What this exercise asks:
A - Set down the part of the Ray forum post starting at "logits = self.linear_relu_stack(x)" and ending at "loss.backward()".
B - In the Ray forum post, which keys does the function train_func read from its config dictionary?
C - According to the Ray forum post, what happens when the Python file is run on the worker node?

Text excerpt:
# # # # #

How severe does this issue affect your experience of using Ray?
- High: It blocks me to complete my task.
Now I have two computers in local network, and I want to be able to use ray for distributed training.
Environment:Windows11, Python3.9.12, Ray2.1.0
- On the head node, I use “ray start --head --node-ip-address=172.20.10.9” to start the head node.
- I followed its prompt and use “ray start --address=172.20.10.9:6379” on the worker node to connect to the cluster.
But if I run the python file on the head node, the program gives the following error:
Failed to get the system config from raylet because it is dead. Worker will terminate. Status: GrpcUnavailable: RPC Error message: failed to connect to all addresses; RPC Error details: .Please see `raylet.out` for more details.
If I run the python file on the worker node, the program stays in PENDING state
Here is my python code:
from typing import Dict
from ray.air import session
import torch
from torch import nn
from torch.utils.data import DataLoader
from torchvision import datasets
from torchvision.transforms import ToTensor
import ray
import ray.train as train
from ray.train.torch import TorchTrainer,TorchConfig
from ray.air.config import ScalingConfig
training_data = datasets.FashionMNIST(
root="~/data",
train=True,
download=True,
transform=ToTensor(),
)
test_data = datasets.FashionMNIST(
root="~/data",
train=False,
download=True,
transform=ToTensor(),
)
class NeuralNetwork(nn.Module):
def __init__(self):
super(NeuralNetwork, self).__init__()
self.flatten = nn.Flatten()
self.linear_relu_stack = nn.Sequential(
nn.Linear(28 * 28, 512),
nn.ReLU(),
nn.Linear(512, 512),
nn.ReLU(),
nn.Linear(512, 10),
nn.ReLU(),
)
def forward(self, x):
x = self.flatten(x)
logits = self.linear_relu_stack(x)
return logits
def train_epoch(dataloader, model, loss_fn, optimizer):
size = len(dataloader.dataset) // session.get_world_size()
model.train()
for batch, (X, y) in enumerate(dataloader):
# Compute prediction error
pred = model(X)
loss = loss_fn(pred, y)
# Backpropagation
optimizer.zero_grad()
loss.backward()
optimizer.step()
if batch % 100 == 0:
loss, current = loss.item(), batch * len(X)
print(f"loss: {loss:>7f} [{current:>5d}/{size:>5d}]")
def validate_epoch(dataloader, model, loss_fn):
size = len(dataloader.dataset) // session.get_world_size()
num_batches = len(dataloader)
model.eval()
test_loss, correct = 0, 0
with torch.no_grad():
for X, y in dataloader:
pred = model(X)
test_loss += loss_fn(pred, y).item()
correct += (pred.argmax(1) == y).type(torch.float).sum().item()
test_loss /= num_batches
correct /= size
print(
f"Test Error: \n "
f"Accuracy: {(100 * correct):>0.1f}%, "
f"Avg loss: {test_loss:>8f} \n"
)
return test_loss
def train_func(config: Dict):
batch_size = config["batch_size"]
lr = config["lr"]
epochs = config["epochs"]
worker_batch_size = batch_size // session.get_world_size()

# # # # #

Information supplied:
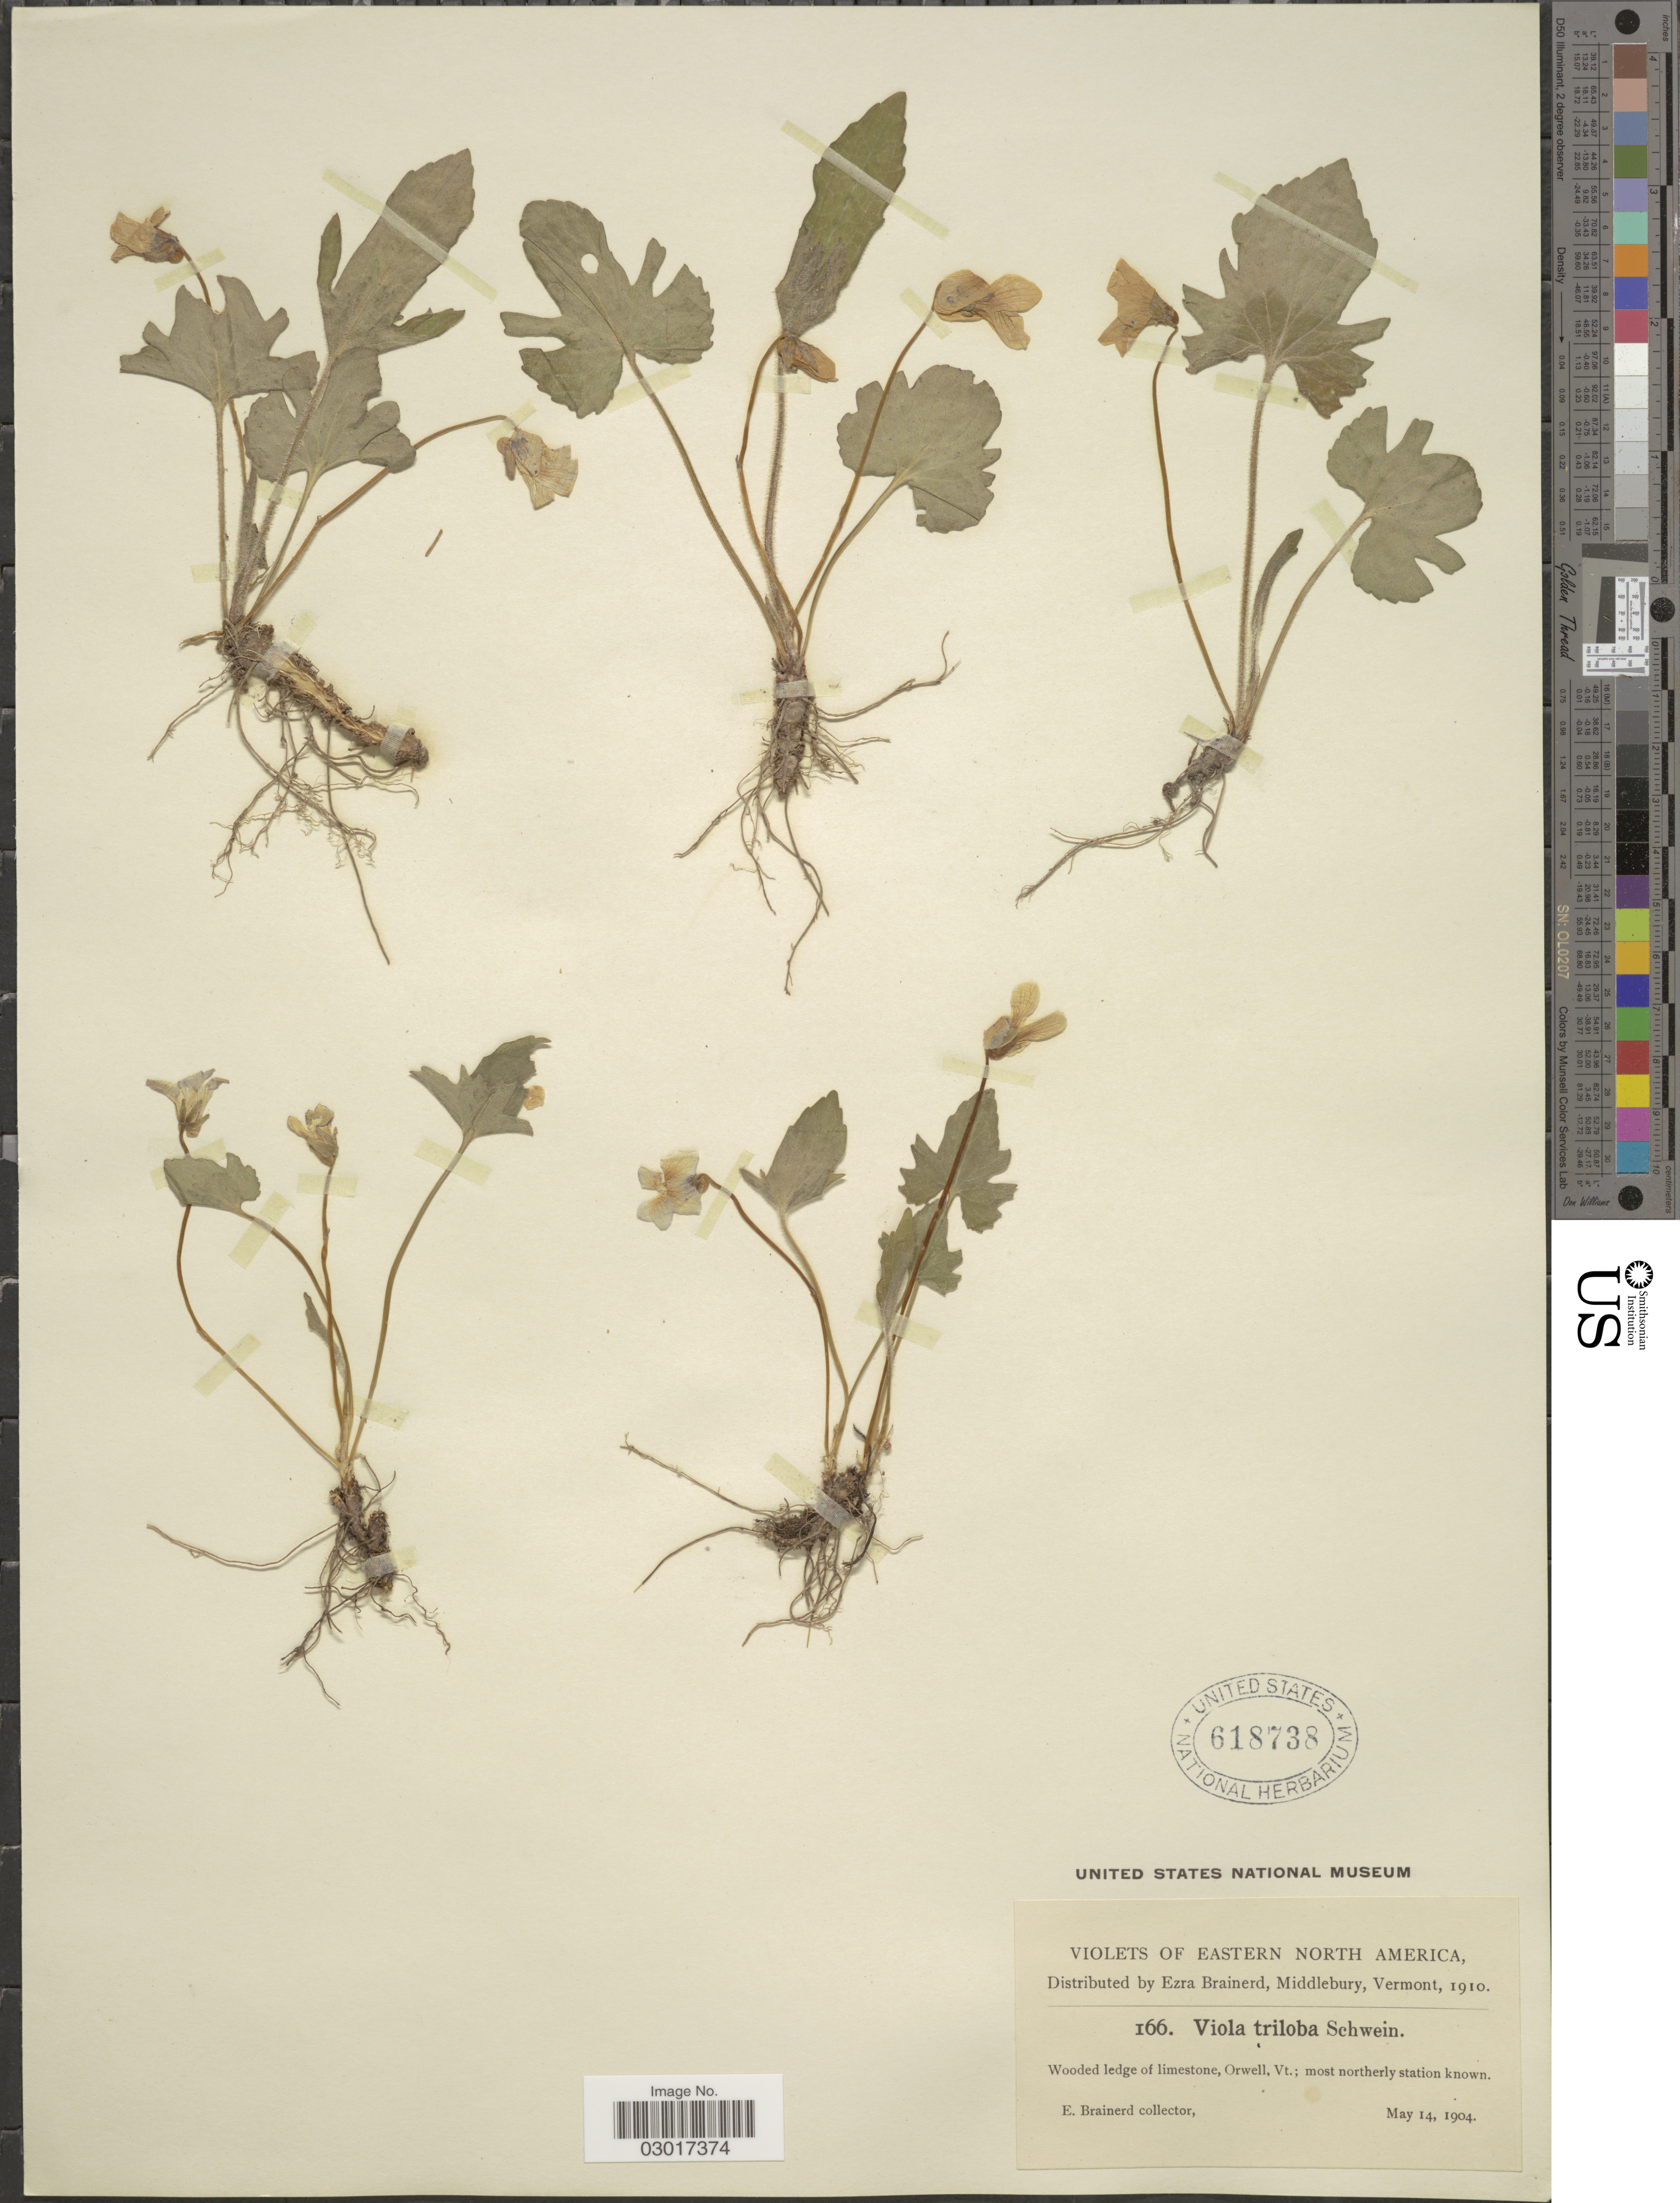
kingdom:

# # # # #

Expected outputs:
A -
logits = self.linear_relu_stack(x)
return logits
def train_epoch(dataloader, model, loss_fn, optimizer):
size = len(dataloader.dataset) // session.get_world_size()
model.train()
for batch, (X, y) in enumerate(dataloader):
# Compute prediction error
pred = model(X)
loss = loss_fn(pred, y)
# Backpropagation
optimizer.zero_grad()
loss.backward()

B - batch_size, lr, epochs

C - The program stays in PENDING state.